Bocuhy justifica a preocupação da Amazônia mesmo em centros urbanos distantes no país. A floresta, ressalta, serve para impulsionar o “sistema hídrico” da América do Sul, sendo responsável por 40% da umidade que chega ao Rio e São Paulo. Sua preservação também é fundamental para evitar o agravamento das mudanças climáticas.

— O desenvolvimento econômico deve ser adaptado ao meio ambiente, e não o contrário. Mas as informações sobre esses programas ainda não chegaram à Amazônia em um modo formal ou pragmático.

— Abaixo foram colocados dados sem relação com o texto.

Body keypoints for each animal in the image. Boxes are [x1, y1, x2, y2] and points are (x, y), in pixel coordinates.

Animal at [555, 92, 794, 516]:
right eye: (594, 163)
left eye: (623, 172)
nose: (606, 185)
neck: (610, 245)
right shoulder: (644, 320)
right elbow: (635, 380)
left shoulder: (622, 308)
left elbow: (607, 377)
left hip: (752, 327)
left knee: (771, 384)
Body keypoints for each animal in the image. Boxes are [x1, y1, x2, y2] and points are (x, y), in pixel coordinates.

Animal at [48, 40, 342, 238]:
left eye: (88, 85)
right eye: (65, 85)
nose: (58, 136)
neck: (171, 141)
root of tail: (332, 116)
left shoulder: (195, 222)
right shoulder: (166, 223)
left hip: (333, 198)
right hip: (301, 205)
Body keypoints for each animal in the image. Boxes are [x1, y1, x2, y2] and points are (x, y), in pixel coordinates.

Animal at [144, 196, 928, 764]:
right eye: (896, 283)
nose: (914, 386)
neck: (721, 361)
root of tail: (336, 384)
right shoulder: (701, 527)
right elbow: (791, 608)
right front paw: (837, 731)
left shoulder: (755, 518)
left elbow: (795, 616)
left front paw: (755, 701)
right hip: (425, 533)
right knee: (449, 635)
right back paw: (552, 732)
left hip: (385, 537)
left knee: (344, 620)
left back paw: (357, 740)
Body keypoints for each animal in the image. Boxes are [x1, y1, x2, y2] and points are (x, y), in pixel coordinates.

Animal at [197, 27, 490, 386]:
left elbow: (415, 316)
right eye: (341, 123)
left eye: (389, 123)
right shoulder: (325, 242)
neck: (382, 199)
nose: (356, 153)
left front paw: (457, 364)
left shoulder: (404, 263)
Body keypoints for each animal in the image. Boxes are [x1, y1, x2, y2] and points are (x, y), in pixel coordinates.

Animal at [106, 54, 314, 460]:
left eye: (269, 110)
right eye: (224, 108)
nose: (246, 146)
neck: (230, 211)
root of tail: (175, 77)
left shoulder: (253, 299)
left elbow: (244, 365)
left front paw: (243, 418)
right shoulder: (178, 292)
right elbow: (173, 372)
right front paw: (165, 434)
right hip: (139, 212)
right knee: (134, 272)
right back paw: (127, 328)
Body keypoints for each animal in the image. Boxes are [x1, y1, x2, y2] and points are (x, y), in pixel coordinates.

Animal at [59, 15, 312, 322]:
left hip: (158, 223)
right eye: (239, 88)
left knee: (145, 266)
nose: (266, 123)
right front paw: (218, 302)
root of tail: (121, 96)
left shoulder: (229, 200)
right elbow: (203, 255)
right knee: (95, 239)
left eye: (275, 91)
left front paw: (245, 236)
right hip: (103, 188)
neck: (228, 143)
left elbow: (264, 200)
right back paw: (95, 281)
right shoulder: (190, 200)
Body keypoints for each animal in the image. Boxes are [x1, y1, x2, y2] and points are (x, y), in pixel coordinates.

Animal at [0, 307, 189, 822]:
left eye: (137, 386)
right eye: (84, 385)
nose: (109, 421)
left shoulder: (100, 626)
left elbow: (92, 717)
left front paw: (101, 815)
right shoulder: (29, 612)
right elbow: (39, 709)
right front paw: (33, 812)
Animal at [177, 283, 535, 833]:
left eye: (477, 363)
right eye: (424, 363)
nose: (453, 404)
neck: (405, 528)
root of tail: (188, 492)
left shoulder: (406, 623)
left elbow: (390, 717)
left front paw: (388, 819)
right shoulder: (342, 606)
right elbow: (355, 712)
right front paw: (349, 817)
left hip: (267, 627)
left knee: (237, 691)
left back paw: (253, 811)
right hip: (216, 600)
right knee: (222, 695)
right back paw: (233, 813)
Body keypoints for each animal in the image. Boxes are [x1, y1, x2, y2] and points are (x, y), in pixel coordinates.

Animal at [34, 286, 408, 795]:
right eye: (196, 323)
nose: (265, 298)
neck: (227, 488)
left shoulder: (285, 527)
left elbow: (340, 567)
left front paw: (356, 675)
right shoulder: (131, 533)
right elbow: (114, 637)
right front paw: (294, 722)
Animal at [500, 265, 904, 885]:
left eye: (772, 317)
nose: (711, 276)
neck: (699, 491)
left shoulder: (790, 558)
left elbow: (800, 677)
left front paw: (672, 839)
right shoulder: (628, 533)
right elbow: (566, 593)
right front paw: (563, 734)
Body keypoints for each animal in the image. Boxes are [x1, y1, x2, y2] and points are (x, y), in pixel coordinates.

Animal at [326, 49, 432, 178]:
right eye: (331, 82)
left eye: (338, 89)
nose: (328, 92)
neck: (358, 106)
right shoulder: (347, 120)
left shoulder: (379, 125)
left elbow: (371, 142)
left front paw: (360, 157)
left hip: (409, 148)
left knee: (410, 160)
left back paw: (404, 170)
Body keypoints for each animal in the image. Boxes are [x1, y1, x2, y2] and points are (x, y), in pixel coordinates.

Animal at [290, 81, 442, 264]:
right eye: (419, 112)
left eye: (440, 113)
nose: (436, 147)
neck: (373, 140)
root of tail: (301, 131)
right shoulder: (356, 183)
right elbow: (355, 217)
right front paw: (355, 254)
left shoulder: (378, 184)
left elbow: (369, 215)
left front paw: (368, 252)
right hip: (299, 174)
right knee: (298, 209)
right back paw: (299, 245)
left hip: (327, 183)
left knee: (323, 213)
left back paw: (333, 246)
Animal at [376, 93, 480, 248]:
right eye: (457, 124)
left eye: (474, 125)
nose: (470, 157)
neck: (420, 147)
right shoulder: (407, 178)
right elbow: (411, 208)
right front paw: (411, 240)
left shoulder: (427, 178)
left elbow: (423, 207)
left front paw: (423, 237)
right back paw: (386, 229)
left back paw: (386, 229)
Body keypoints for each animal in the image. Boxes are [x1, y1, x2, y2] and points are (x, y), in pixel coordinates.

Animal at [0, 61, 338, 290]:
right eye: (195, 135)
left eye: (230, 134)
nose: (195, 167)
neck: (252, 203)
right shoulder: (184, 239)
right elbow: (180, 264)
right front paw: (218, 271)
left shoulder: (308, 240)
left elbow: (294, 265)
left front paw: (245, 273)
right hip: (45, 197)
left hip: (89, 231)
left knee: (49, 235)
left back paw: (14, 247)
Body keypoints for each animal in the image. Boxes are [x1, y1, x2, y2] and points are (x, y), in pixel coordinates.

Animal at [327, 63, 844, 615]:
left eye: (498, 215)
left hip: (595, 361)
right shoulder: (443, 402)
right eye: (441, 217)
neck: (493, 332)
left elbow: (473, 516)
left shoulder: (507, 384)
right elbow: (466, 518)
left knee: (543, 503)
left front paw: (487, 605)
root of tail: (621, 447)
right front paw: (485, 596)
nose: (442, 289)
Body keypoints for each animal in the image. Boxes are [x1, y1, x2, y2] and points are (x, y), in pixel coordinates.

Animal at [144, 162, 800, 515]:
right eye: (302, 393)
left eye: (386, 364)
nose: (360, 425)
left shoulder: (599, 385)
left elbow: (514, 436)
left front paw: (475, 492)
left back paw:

Dependem do desenvolvimento de políticas públicas.

Carlos Nobre, pesquisador sênior do Instituto de Estudos Avançados da USP, também justifica a preocupação popular com a Amazônia, apontando o avanço do Arco do Desmatamento — as áreas fronteiriças do bioma onde há devastação ambiental —, além do apoio político para práticas criminosas, como a grilagem.

— As democracias representativas estão sendo rendidas ao autoritarismo. Na última eleição, 55% elegeram o atual presidente, mas ele quer acabar com a floresta, e 95% dos brasileiros não concordam com isso. É como se o pensamento fosse: “você votou em mim, é a minha visão que vale para tudo”.

Nobre atenta que o valor da floresta é muito maior quando está de pé. O açaí, diz, já rende US$ 1 bilhão por ano ao país, quase o equivalente à indústria da madeira (US$ 1,1 bilhão), sendo que 80% dos dividendos desta atividade econômica tem origem ilegal.